Canada is a country rich in stories, and few take as much joy as Douglas Gibson in discovering them. As one of the country's leading editors and publishers for 40 years, he coaxed modern classics out of some of Canada's finest minds, and then took to telling his own stories in his first memoir, Stories About Storytellers.
Gibson turned his memoir into a one-man stage show that eventually played almost 100 times, in all ten provinces, from coast to coast. As a literary tourist he discovered even more about the land and its writers, and harvested many more stories, from distant past and recent memory, to share.
Now in Across Canada by Story, Gibson brings new stories about Robertson Davies, Jack Hodgins, W.O. Mitchell, Alistair MacLeod, and Alice Munro, and adds lively portraits of Al Purdy, Marshall McLuhan, Margaret Laurence, Guy Vanderhaeghe, Margaret Atwood, Wayne Johnson, Linwood Barclay, Michael Ondaatje, and many, many others. Whether fly fishing in Haida Gwaii or sailing off Labrador, Douglas Gibson is a first-rate ambassador for Canada and the power of great stories.

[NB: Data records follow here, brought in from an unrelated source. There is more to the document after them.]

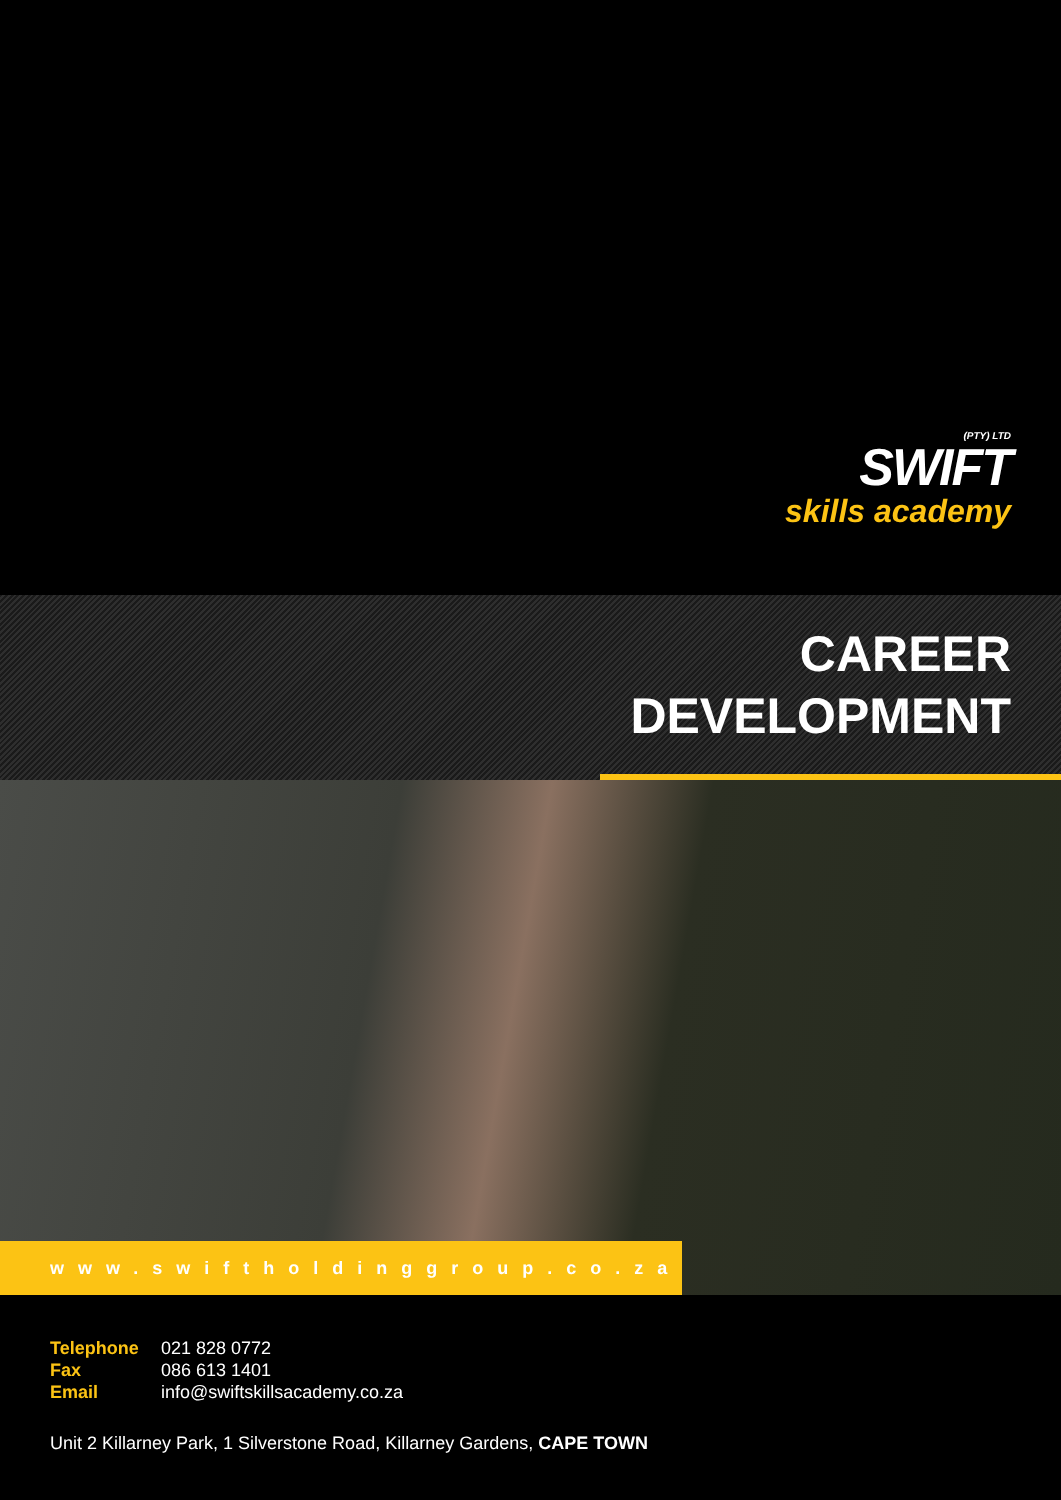(PTY) LTD
SWIFT
skills academy
CAREER
DEVELOPMENT
www.swiftholdinggroup.co.za
Telephone 021 828 0772
Fax 086 613 1401
Email info@swiftskillsacademy.co.za
Unit 2 Killarney Park, 1 Silverstone Road, Killarney Gardens, CAPE TOWN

One book wasn't enough for all the stories Canadian literary editor and publisher Gibson hoarded during his more than 40-year career. In this follow-up to his first memoir, Stories About Storytellers, he takes his readers on a literary tour of Canada, peppering his account of his travels with local literary history and personal anecdotes about some of the leading Canadian journalists and authors with whom he has worked. The book is organized by region; in each section, Gibson recounts exchanges he shared with Canadian writers, favorite excerpts from their work, and literary histories of the area. His anecdotes include meeting a woman who claimed (quite plausibly) to be Hugh MacLennan's love child, and recounting how Robert Kroetsch and Guy Vanderhaege valiantly scared off elk that had cornered a woman on the grounds of the Banff Centre. Gibson writes of encounters with Myrna Kostash, Pauline Gedge, Carol Shields, Terry Fallis, Alistair MacLeod, and many more. He takes an obvious delight in recounting these stories, which are told with his own self-deprecating humor. This is an entertaining excursion for lovers of Canadian literature, who will find it impossible to finish this book without reading lists as long as their arms.